Concerning corneal astigmatism, the CoV of astigmatism magnitude was high (7.13–15.01%). Several studies have reported similar CoV (7.44–28.16%) with SS-OCT-based devices [35, 37, 38]. However, we still suggest the precision was good, as the ICCs of repeatability were higher than 0.866 and the ICCs of reproducibility were higher than 0.944 for magnitude and both vectors.

Our results show that simulated keratometry (43.57 ± 1.36D) provides higher values than total keratometry (42.51 ± 1.35D) measurements. Besides, the analysis area of CASIA 2 is 6 mm diameter, which is larger than the default setting of other devices [39], four corneal power measurements would be lower as the K values was steep in the central zone of normal cornea.
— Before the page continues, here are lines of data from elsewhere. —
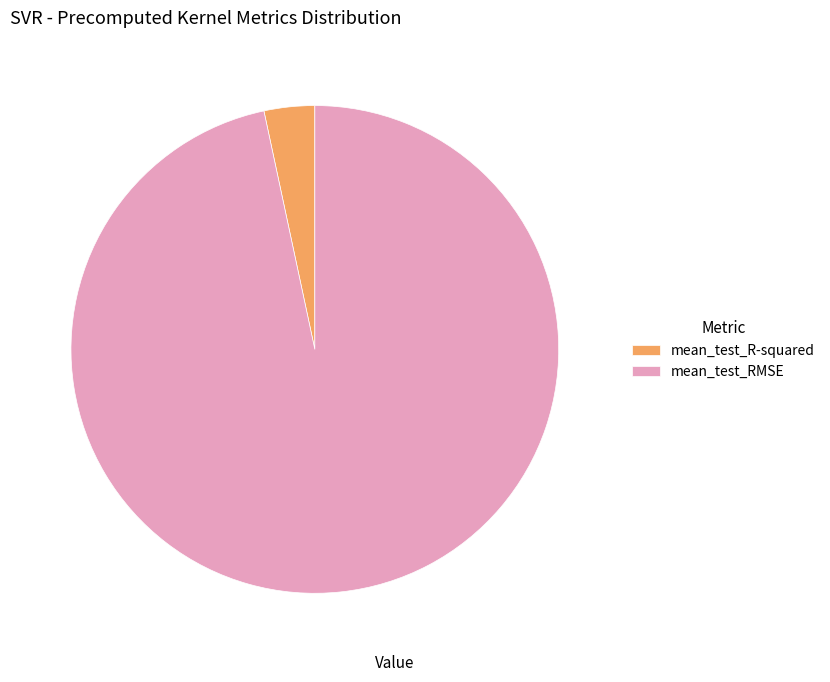

Is it true that mean_test_R-squared is 3% of the pie?

True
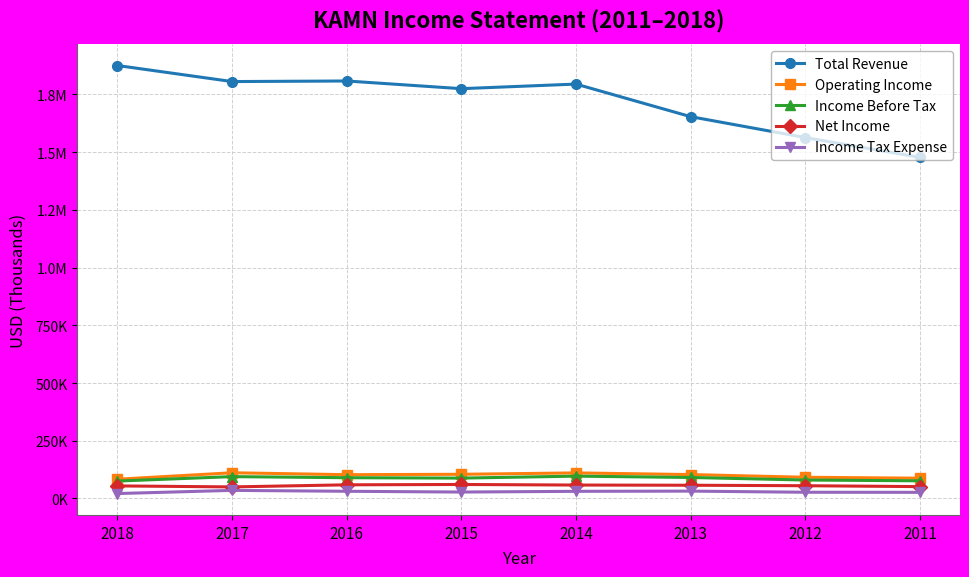

List the labels in order of Income Tax Expense value, smallest first.

2018, 2011, 2012, 2015, 2014, 2016, 2013, 2017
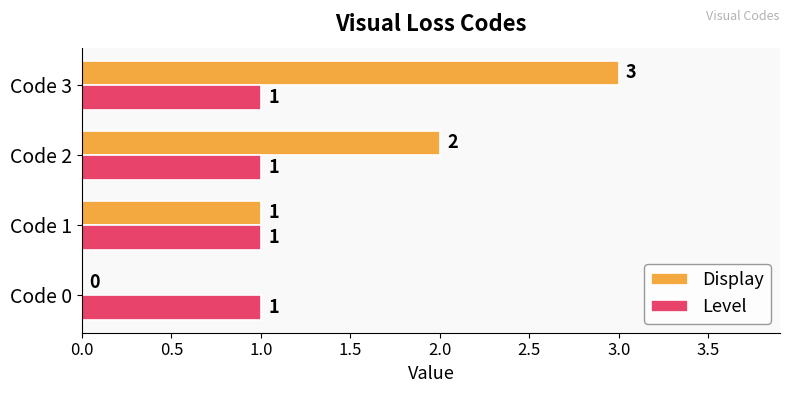

The value of Display at Code 0 is -1. True or false?

False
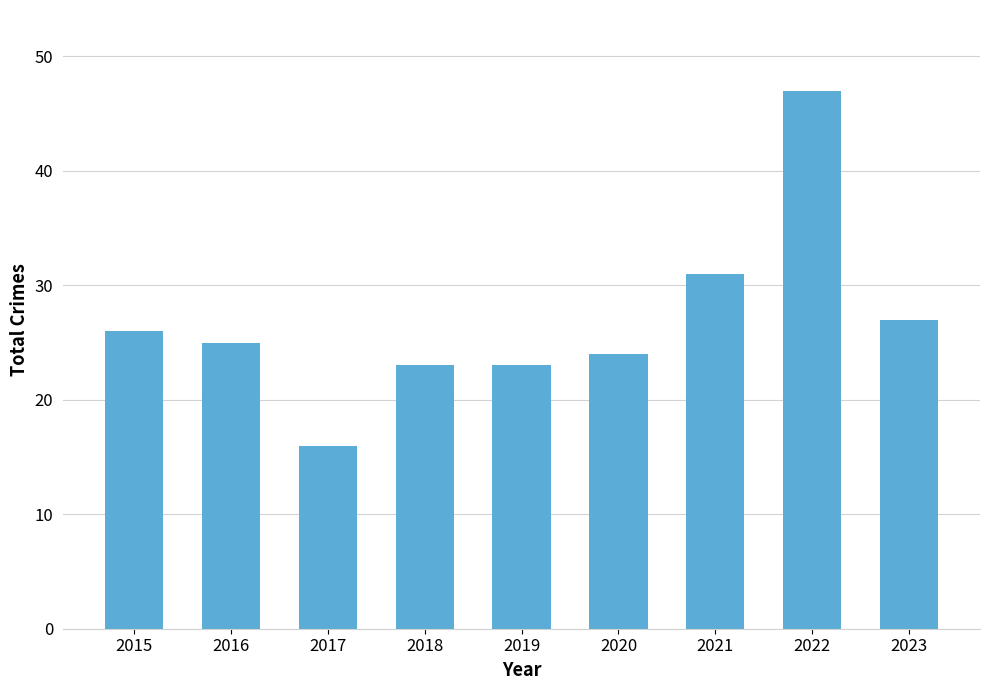

Which category has the highest value across all series?

2022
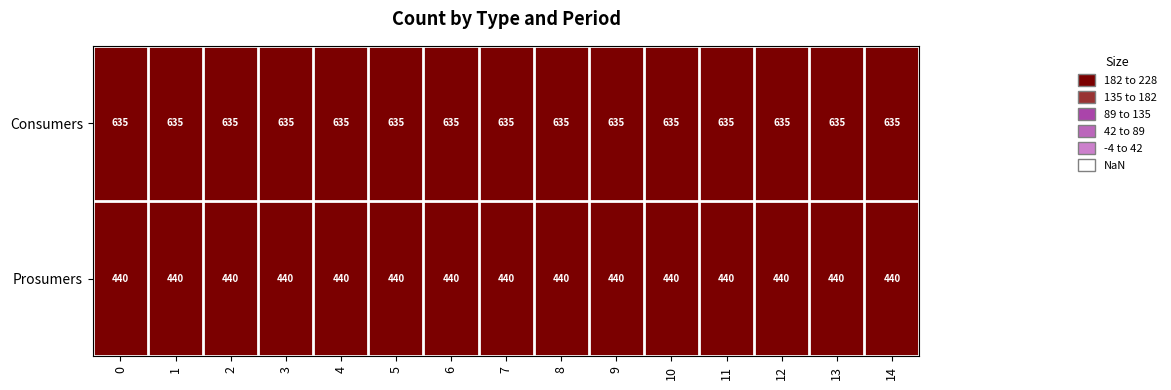

Rank the series at 14 from lowest to highest value.

Prosumers, Consumers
These discrepancies will impact the prediction accuracy of IOL power calculation formulas unless specific constant optimization is carried out.
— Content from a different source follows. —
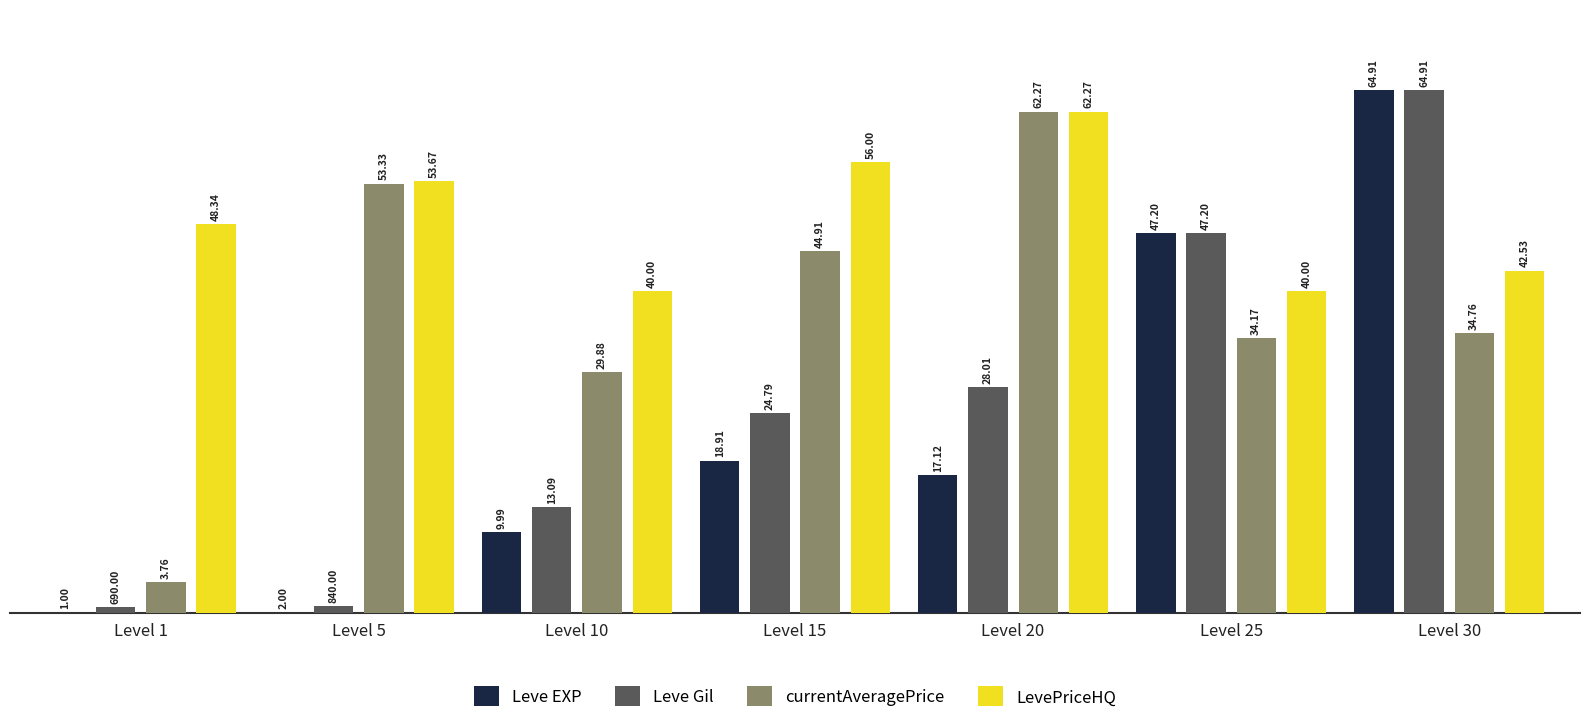

How many groups of bars are there?

7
The main limitation of the present study is that we excluded eyes with corneal pathologies or previous surgery. The measurements for keratoconic eyes would likely be less reliable and repeatability be decreased with increasing keratoconus (KC) severity [40]. Therefore, further investigations should examine patients with KC or after undergoing any corneal refractive surgery. The second limitation is that our data were only generated from young healthy adults and did not include children.

Conclusions

In summary, our study revealed high intraobserver repeatability and interobserver reproducibility of all corneal power measurements provided by CASIA 2. Additionally, since the mean values of each observer’s three consecutive measurements were more reproducible than the values from just one single measurement, we recommend using the mean value for clinical applications to optimize the consistency between different observers.